# Organising Activities

The **Labels** directory on the right-hand side of the **Activities** screen can be used to organise your content into a nested folder structure.

This can help to keep your activities list tidy so that you can find resources more quickly in the future. It can also be used to restrict access to certain activities by marking the label as *private* and restricting who it's *shared* with.

### Label Structure

What labels you decide to create and how you organise your content is entirely up to you and what makes the most sense for your organisation. However, there are two patterns we see used most commonly amongst our users.

#### Org-Centric Structure

Mirroring your label structure with your organisational hierarchy helps to align content with the teams responsible for managing that content. This could be done by Department or geographical area, for example, your labels could look like the following:

* Asia Pacific
  * Administration
  * Information Technology
  * Sales / Marketing
* North America
  * Administration
  * Information Technology
  * Sales / Marketing

When it comes to sharing, this makes it easy to share labels with the teams they belong to so they can manage their own content and resources.

──────────────────────────────

■ **Instruction A**: Update the entries from the line with "What can you" to the line with "building: (12, 231)" by changing "satellite" to "aerial" and leaving everything else as it is. Return only those lines, without the pictures.

──────────────────────────────

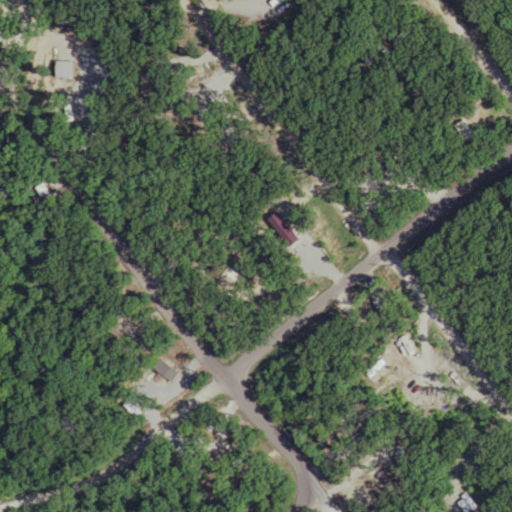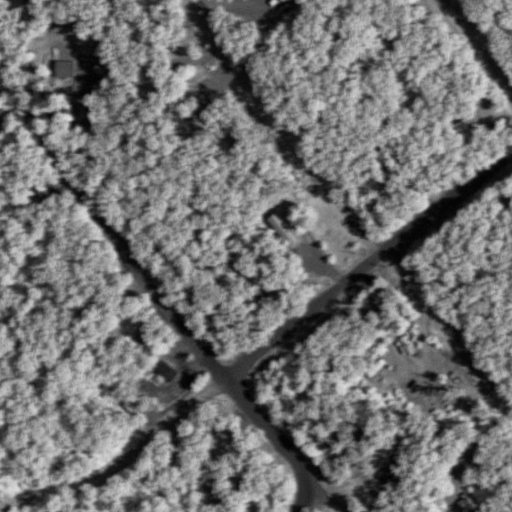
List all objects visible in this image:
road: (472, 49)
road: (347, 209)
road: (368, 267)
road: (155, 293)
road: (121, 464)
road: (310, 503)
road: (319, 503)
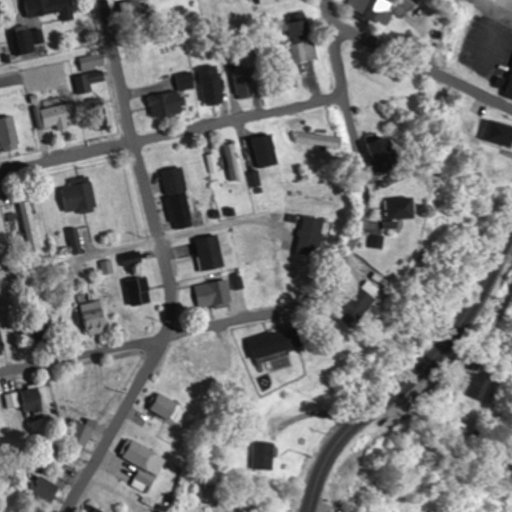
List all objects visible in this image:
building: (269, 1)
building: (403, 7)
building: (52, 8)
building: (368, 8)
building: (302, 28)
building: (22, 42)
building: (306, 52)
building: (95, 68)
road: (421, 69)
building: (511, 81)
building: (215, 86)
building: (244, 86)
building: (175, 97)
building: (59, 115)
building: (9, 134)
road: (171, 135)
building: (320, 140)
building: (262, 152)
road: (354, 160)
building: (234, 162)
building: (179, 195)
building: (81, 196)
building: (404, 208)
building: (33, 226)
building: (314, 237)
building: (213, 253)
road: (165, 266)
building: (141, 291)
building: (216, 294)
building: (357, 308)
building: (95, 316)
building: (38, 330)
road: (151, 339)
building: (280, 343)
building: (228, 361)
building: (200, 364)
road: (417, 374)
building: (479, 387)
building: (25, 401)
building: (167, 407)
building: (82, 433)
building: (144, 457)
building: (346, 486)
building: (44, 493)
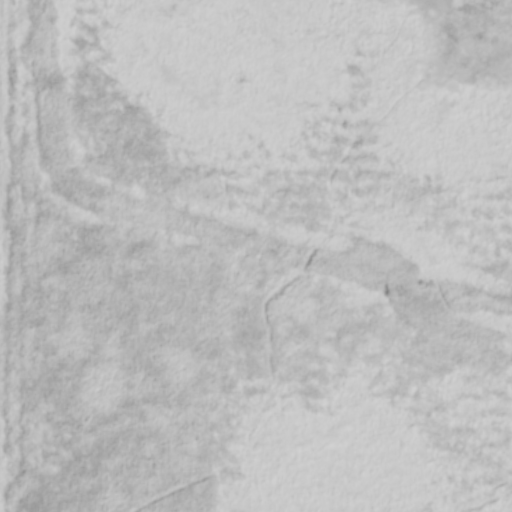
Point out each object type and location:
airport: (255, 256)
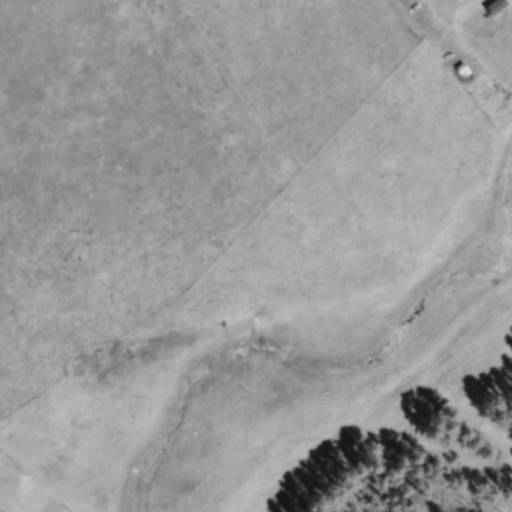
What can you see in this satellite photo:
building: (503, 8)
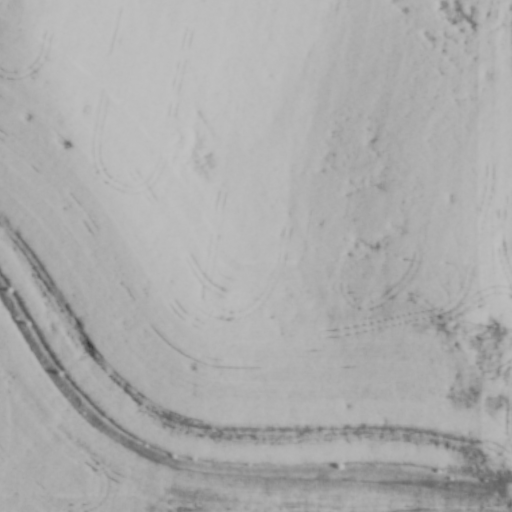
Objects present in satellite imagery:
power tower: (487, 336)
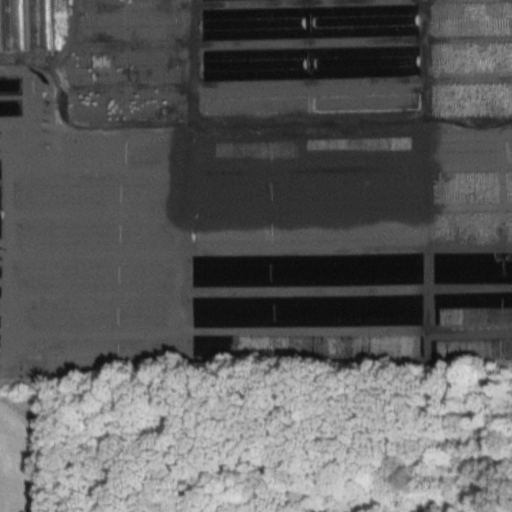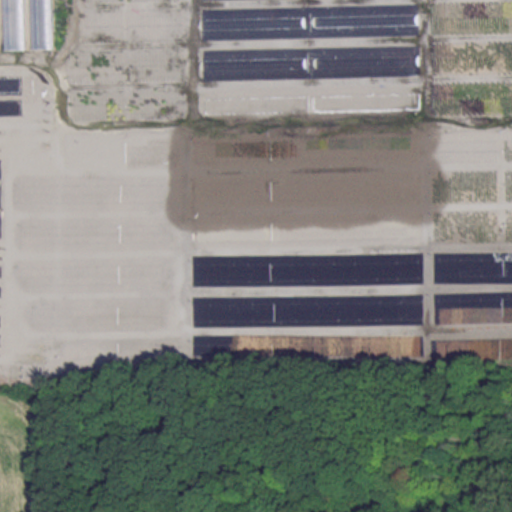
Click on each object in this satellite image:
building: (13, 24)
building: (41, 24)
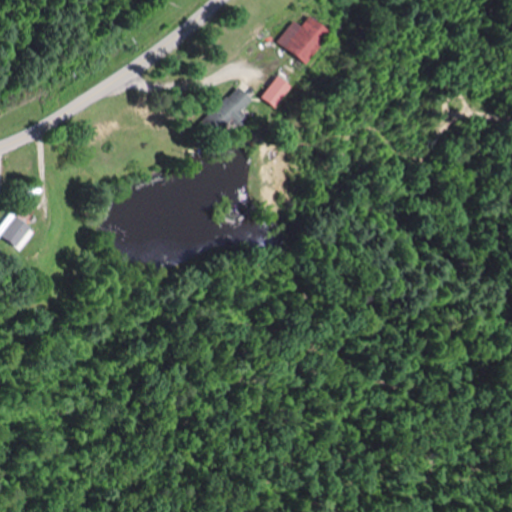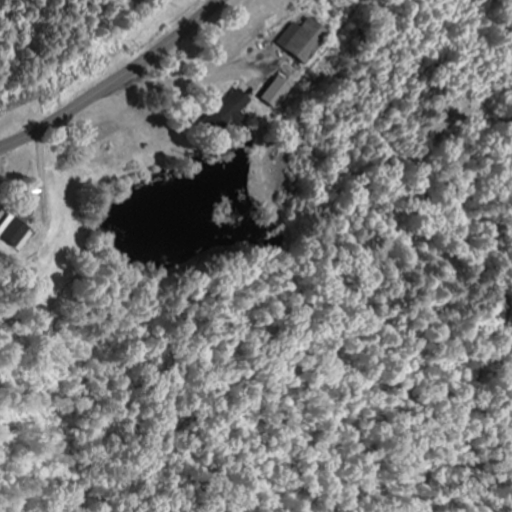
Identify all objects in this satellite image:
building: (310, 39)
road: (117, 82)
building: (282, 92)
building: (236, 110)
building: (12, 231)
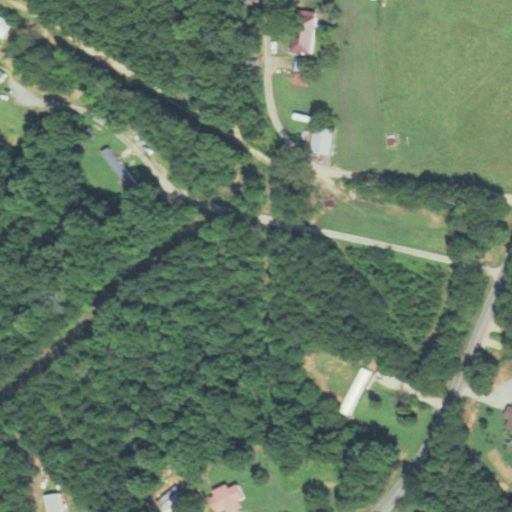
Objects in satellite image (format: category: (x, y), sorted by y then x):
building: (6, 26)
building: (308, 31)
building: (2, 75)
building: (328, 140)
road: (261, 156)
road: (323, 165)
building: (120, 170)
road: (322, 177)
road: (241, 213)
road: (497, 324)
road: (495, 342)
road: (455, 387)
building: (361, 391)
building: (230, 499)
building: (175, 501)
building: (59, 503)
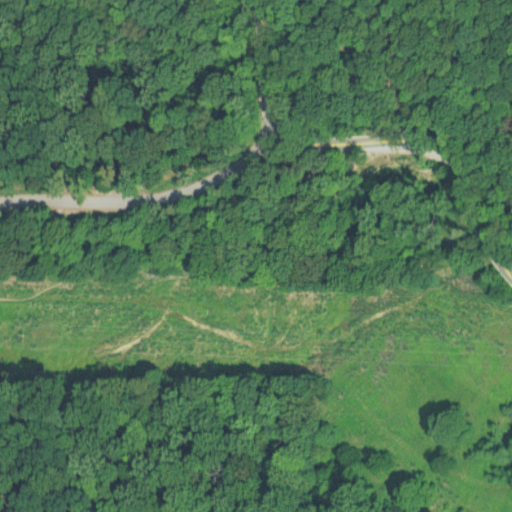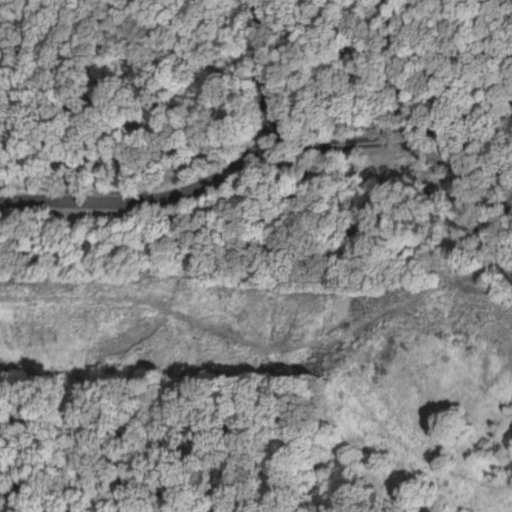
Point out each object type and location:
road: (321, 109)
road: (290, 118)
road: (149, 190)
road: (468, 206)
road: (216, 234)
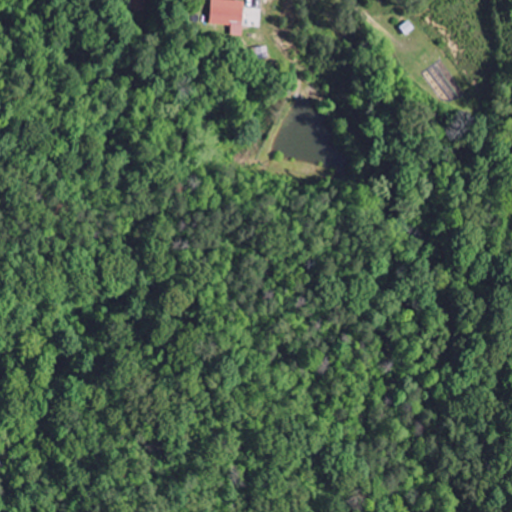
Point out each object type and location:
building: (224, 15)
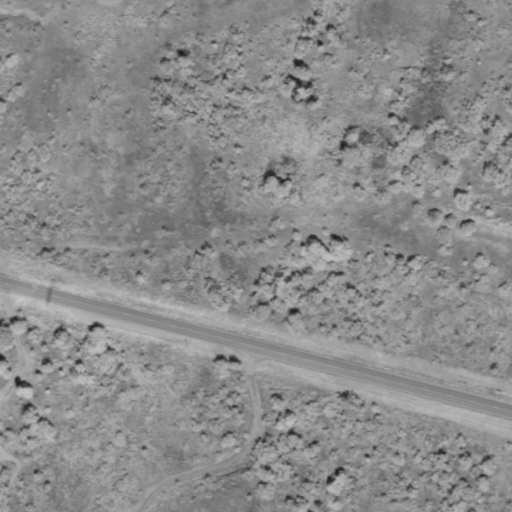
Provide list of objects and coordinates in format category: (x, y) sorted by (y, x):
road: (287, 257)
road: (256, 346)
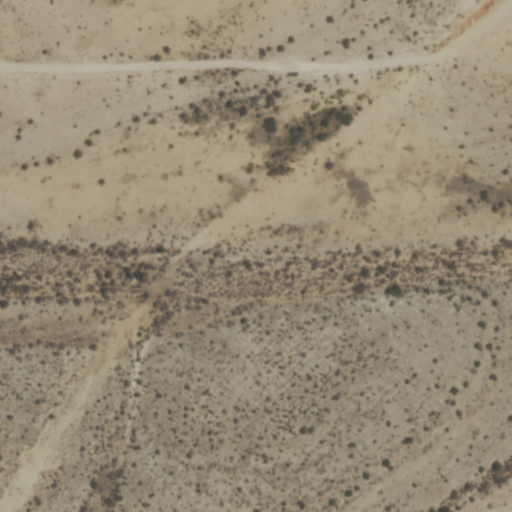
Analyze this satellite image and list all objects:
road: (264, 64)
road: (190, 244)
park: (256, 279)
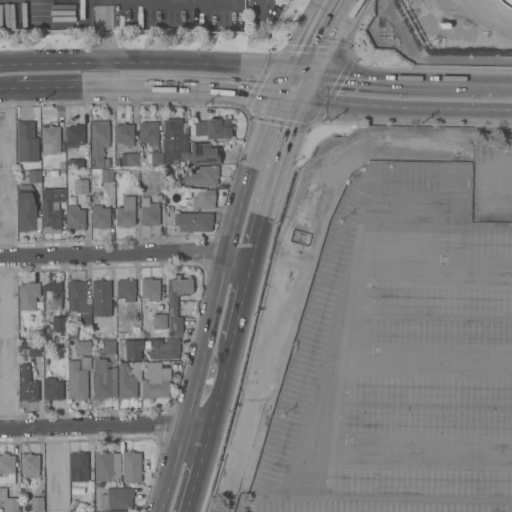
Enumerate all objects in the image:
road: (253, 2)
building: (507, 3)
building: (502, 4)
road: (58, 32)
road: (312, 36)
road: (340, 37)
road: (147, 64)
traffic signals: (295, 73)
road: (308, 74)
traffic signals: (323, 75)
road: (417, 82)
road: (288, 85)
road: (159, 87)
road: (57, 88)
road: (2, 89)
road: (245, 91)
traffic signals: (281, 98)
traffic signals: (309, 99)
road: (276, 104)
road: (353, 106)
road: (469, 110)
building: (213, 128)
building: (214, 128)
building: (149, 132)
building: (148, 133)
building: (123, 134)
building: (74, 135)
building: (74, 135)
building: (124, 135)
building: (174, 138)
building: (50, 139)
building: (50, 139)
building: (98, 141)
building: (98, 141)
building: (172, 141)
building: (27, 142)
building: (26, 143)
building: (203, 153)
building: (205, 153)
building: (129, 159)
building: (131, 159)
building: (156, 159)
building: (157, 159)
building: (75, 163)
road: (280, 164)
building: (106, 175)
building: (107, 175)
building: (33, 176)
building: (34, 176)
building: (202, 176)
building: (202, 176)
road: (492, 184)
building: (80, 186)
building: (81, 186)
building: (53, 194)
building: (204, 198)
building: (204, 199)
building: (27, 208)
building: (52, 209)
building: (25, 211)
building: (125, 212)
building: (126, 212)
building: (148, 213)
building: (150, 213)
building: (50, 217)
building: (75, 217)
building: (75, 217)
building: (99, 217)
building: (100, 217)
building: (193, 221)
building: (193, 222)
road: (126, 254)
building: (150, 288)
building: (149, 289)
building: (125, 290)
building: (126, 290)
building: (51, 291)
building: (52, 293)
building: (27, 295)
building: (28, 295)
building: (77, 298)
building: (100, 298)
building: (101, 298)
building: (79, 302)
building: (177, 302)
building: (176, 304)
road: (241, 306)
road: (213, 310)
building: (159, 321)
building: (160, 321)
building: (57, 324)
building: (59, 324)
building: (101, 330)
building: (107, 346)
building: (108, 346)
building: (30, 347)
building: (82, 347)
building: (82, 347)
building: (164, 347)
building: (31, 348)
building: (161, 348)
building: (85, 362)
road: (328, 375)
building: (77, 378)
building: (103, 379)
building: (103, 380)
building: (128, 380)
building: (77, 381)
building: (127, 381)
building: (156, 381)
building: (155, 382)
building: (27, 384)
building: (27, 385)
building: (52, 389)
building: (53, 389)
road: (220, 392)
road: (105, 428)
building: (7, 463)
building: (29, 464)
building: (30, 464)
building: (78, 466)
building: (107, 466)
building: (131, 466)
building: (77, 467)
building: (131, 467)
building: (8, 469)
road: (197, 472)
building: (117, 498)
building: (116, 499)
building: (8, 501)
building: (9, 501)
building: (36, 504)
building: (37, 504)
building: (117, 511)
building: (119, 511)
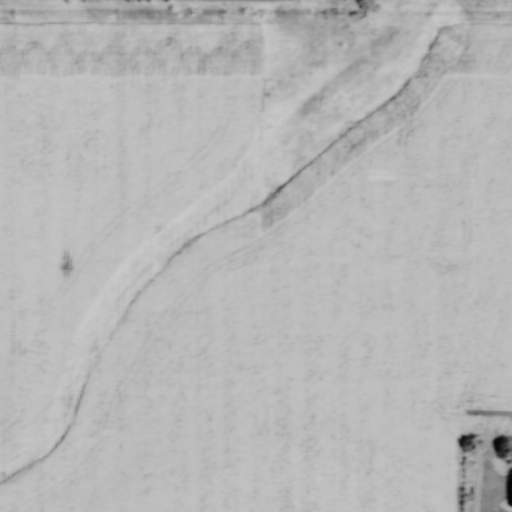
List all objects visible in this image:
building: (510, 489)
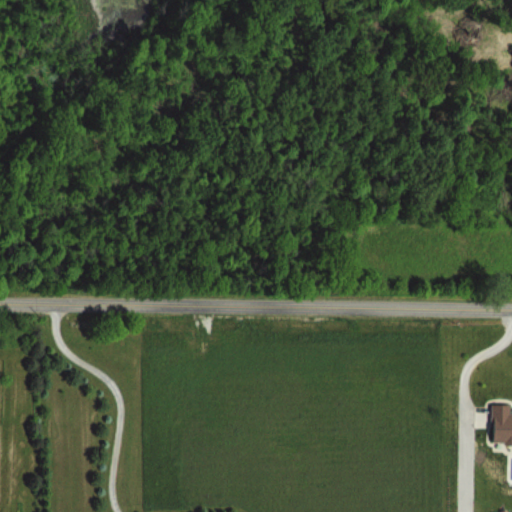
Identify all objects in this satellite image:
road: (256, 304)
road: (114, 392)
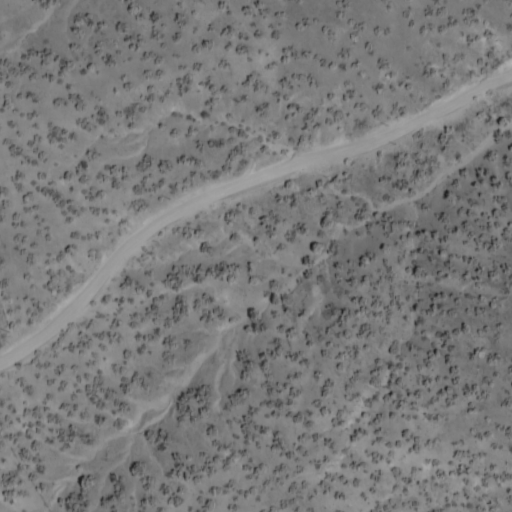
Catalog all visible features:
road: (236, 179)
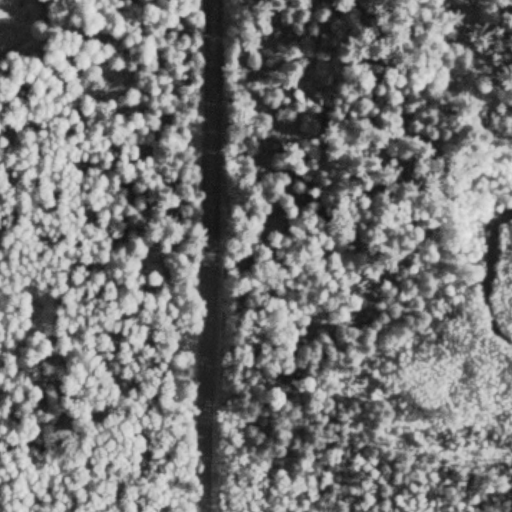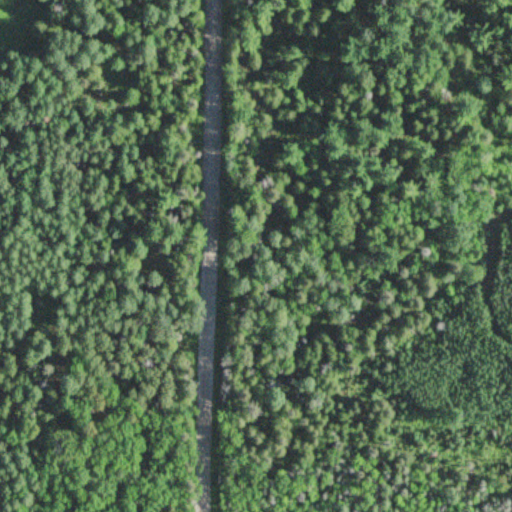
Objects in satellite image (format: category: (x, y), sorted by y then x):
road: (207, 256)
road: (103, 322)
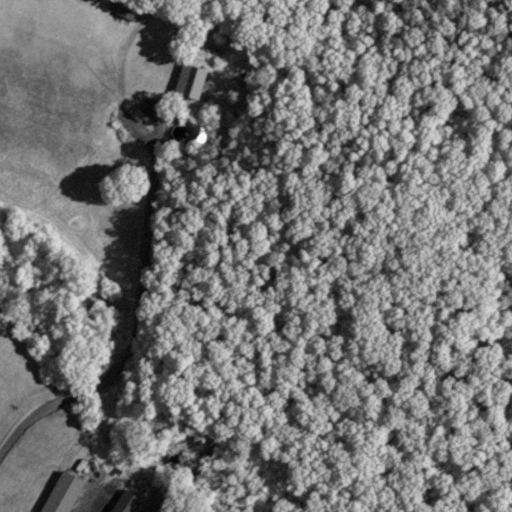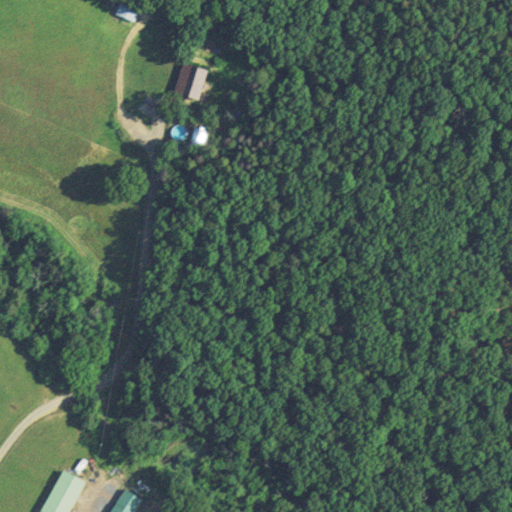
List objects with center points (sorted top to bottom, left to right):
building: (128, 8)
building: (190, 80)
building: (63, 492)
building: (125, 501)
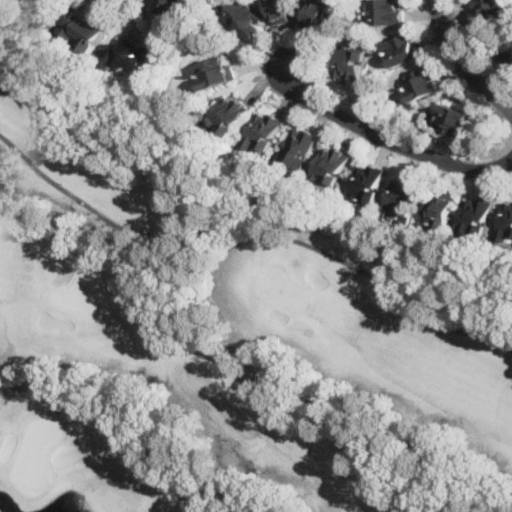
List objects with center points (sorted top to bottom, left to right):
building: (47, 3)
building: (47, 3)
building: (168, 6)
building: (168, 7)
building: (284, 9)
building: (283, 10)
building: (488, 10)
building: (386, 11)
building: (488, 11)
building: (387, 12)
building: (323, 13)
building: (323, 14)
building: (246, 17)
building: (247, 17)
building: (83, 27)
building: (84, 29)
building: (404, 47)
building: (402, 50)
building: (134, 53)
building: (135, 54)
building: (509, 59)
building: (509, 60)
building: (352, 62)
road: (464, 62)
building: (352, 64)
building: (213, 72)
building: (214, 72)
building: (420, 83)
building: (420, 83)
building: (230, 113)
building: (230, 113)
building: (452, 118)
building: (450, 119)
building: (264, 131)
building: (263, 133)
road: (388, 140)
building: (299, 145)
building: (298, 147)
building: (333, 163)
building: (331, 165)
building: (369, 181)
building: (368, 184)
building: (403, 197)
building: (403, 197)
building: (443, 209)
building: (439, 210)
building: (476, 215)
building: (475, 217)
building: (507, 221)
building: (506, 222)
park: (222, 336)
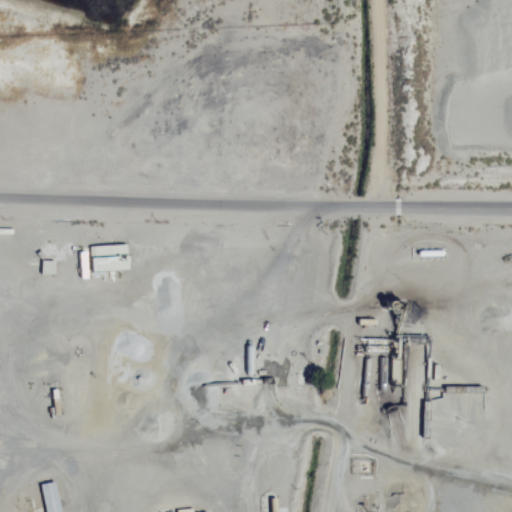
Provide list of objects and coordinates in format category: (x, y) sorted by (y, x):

──────────────────────────────

■ **Instruction B**: Output the passage of the guide on organizing activities from "# Organising Activities" to "amongst our users.", copied word for word.

■ **Correct output A**:
What can you see in this aerial photo:
building: (503, 8)
Objects present in aerial imagery:
power tower: (487, 336)
Click on each object in this aerial image:
building: (13, 24)
building: (41, 24)
Identify all objects in this aerial image:
building: (310, 39)
road: (117, 82)
building: (282, 92)
building: (236, 110)
building: (12, 231)

■ **Correct output B**:
# Organising Activities

The **Labels** directory on the right-hand side of the **Activities** screen can be used to organise your content into a nested folder structure.

This can help to keep your activities list tidy so that you can find resources more quickly in the future. It can also be used to restrict access to certain activities by marking the label as *private* and restricting who it's *shared* with.

### Label Structure

What labels you decide to create and how you organise your content is entirely up to you and what makes the most sense for your organisation. However, there are two patterns we see used most commonly amongst our users.